Sesuai dengan pengertiannya, di dalam sistem ini wajib pajak akan berinisiatif dalam kegiatan menghitung dan memungut pajaknya sendiri. Dalam hal ini, wajib pajak dianggap bisa menghitung pajak, mempunyai kejujuran yang tinggi dan menyadari pentingnya membayarkan pajak, serta memahami undang-undang perpajakan yang berlaku.
Dalam penerapannya, sistem self assessment ini memiliki kelebihan dan kekurangan. Kelebihan dari sistem ini adalah pemungutan pajak akan berjalan lebih efektif karena wajib pajak melakukan penghitungan pajak secara mandiri. Dampak positif dari self assessment ini yang akhirnya akan mendorong wajib pajak untuk lebih percaya akan mekanisme perpajakan di Indonesia, sehingga pemenuhan kewajiban perpajakan dapat dilakukan dengan baik oleh wajib pajak dan dapat dipertanggungjawabkan dalam pelaporan SPTnya.
Namun, dibalik kelebihan tentu saja ada kekurangannya. Bagi wajib pajak yang tidak memiliki pengetahuan tentang perpajakan, tentu akan sulit melakukan serangkaian prosedur penghitungan, penyetoran, hingga pelaporan pajak.

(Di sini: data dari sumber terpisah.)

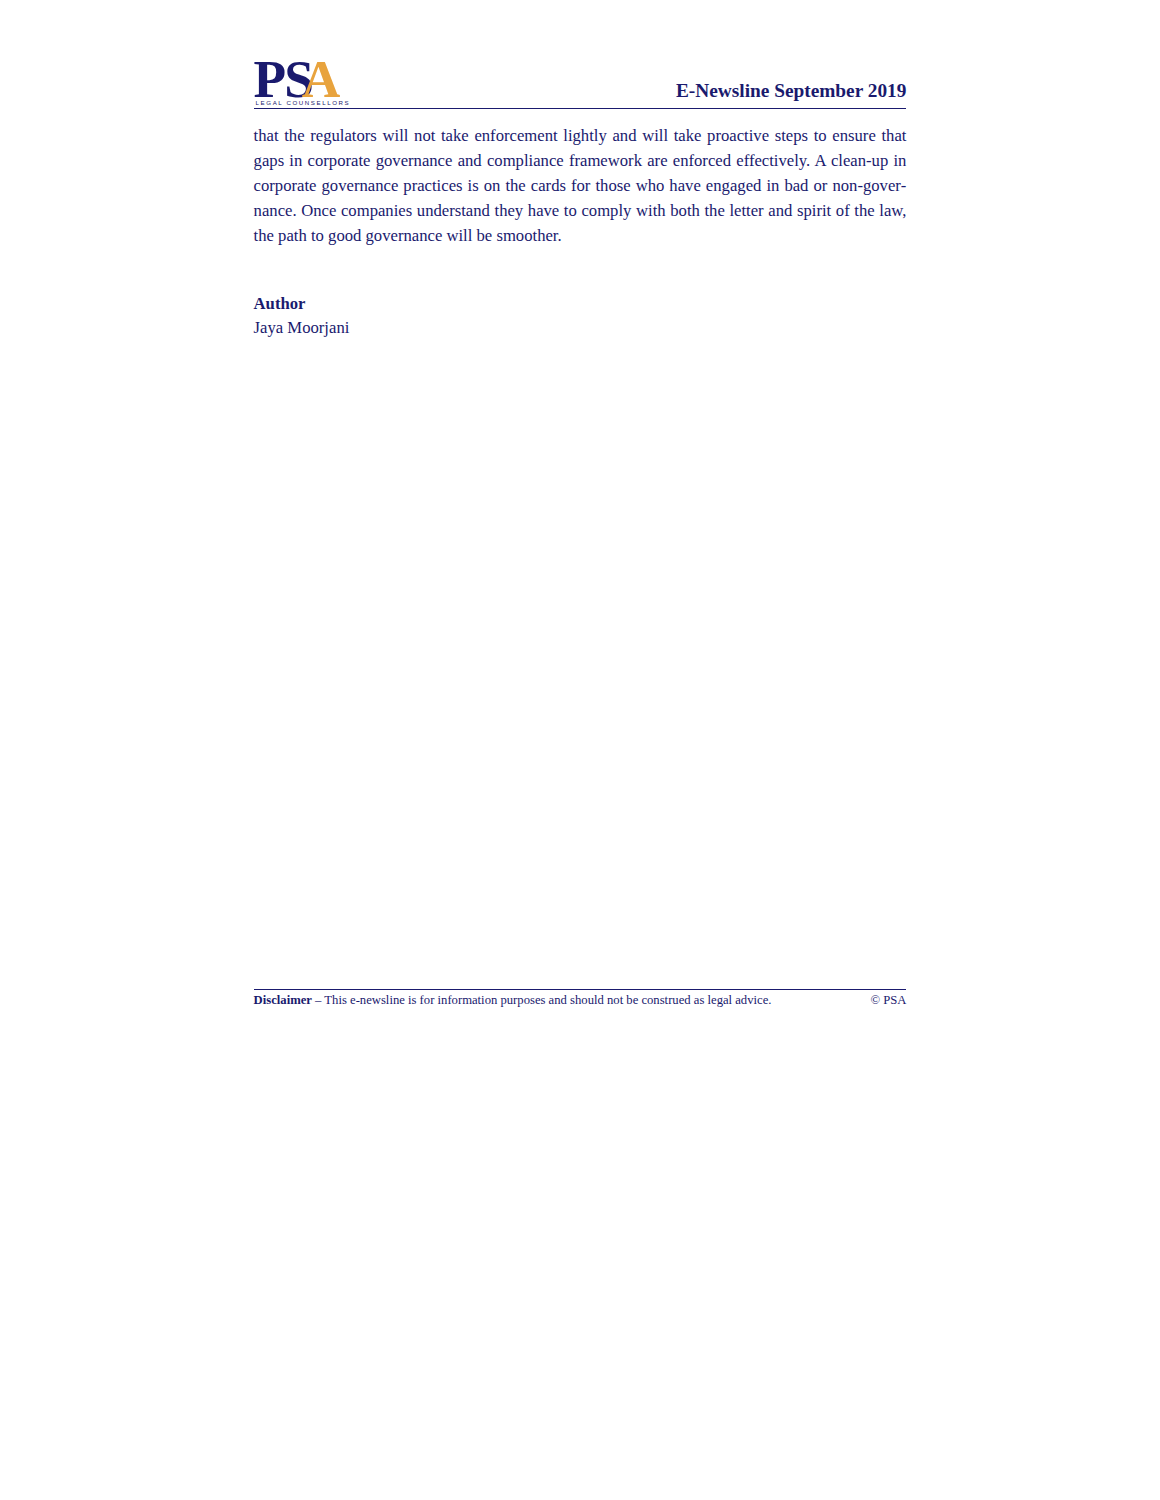PSA
LEGAL COUNSELLORS
E-Newsline September 2019
that the regulators will not take enforcement lightly and will take proactive steps to ensure that gaps in corporate governance and compliance framework are enforced effectively. A clean-up in corporate governance practices is on the cards for those who have engaged in bad or non-governance. Once companies understand they have to comply with both the letter and spirit of the law, the path to good governance will be smoother.
Author
Jaya Moorjani
Disclaimer – This e-newsline is for information purposes and should not be construed as legal advice.
© PSA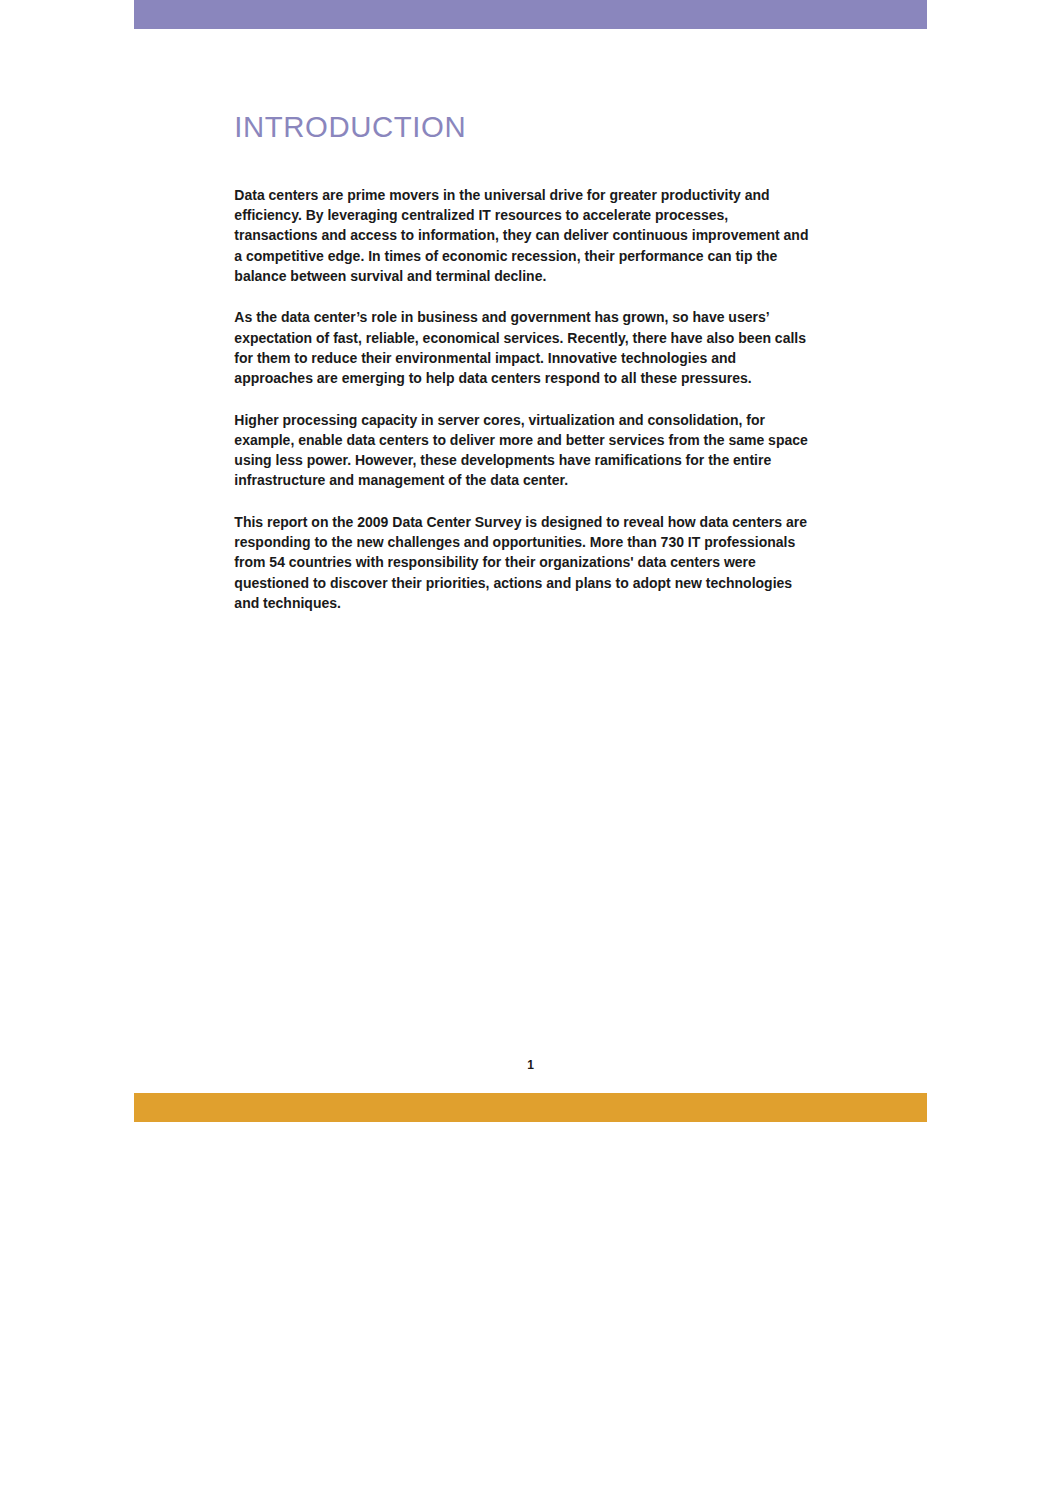Introduction
Data centers are prime movers in the universal drive for greater productivity and efficiency. By leveraging centralized IT resources to accelerate processes, transactions and access to information, they can deliver continuous improvement and a competitive edge. In times of economic recession, their performance can tip the balance between survival and terminal decline.
As the data center’s role in business and government has grown, so have users’ expectation of fast, reliable, economical services. Recently, there have also been calls for them to reduce their environmental impact. Innovative technologies and approaches are emerging to help data centers respond to all these pressures.
Higher processing capacity in server cores, virtualization and consolidation, for example, enable data centers to deliver more and better services from the same space using less power. However, these developments have ramifications for the entire infrastructure and management of the data center.
This report on the 2009 Data Center Survey is designed to reveal how data centers are responding to the new challenges and opportunities. More than 730 IT professionals from 54 countries with responsibility for their organizations' data centers were questioned to discover their priorities, actions and plans to adopt new technologies and techniques.
1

Wajib pajak mungkin akan kesulitan dan bisa saja keliru dalam menghitung besaran pajak yang harus ditanggungnya. Dampak negatif dari self assessment ini adalah bisa saja menimbulkan tunggakan pajak. Oleh karena itu, dalam mengatasi masalah tersebut, maka dilaksanakan pula pemeriksaan dan penagihan pajak.
Dasar Hukum
Pemberlakuan self assessment menjadi corak dan khas dari sistem pemungutan pajak di Indonesia. Hal ini didasari Undang-Undang Ketentuan Umum Perpajakan No 6 Tahun 1983, yang telah disempurnakan pada Undang-Undang No 16 Tahun 2009.
Selain itu sistem pembayaran pajak ini juga diatur dalam Pasal 12 ayat (1) UU KUP yang menyebutkan:
“Setiap wajib pajak membayar pajak yang terutang sesuai dengan ketentuan peraturan perundang-undangan perpajakan, dengan tidak menggantungkan pada adanya surat ketetapan pajak.”
Artinya, sistem ini cenderung menitikberatkan peran aktif wajib pajak dalam pemungutan pajaknya.
Sementara itu, peran pemerintah atau institusi yang memungut pajak hanya sebagai pengawas dan penegak hukum saja. Meski begitu, DJP memiliki kewenangan dalam menerbitkan Surat Ketetapan Pajak Kurang Bayar (SKPKB) pada kasus-kasus tertentu. Misalnya, ketika berdasarkan hasil pemeriksaan atau keterangan lain wajib pajak tidak memenuhi kewajiban formal dan/atau kewajiban material.
Hal tersebut pun telah diatur dalam Pasal 13 ayat (1) UU KUP, yang mana dalam jangka waktu 5 tahun setelah pajak terutang atau berakhirnya masa pajak, bagian tahun pajak, atau tahun pajak, DJP dapat menerbitkan SKPKB karena hal-hal berikut ini:
1. Jika berdasarkan hasil pemeriksaan atau keterangan lain dikatakan bahwa pajak yang terutang tidak atau kurang bayar.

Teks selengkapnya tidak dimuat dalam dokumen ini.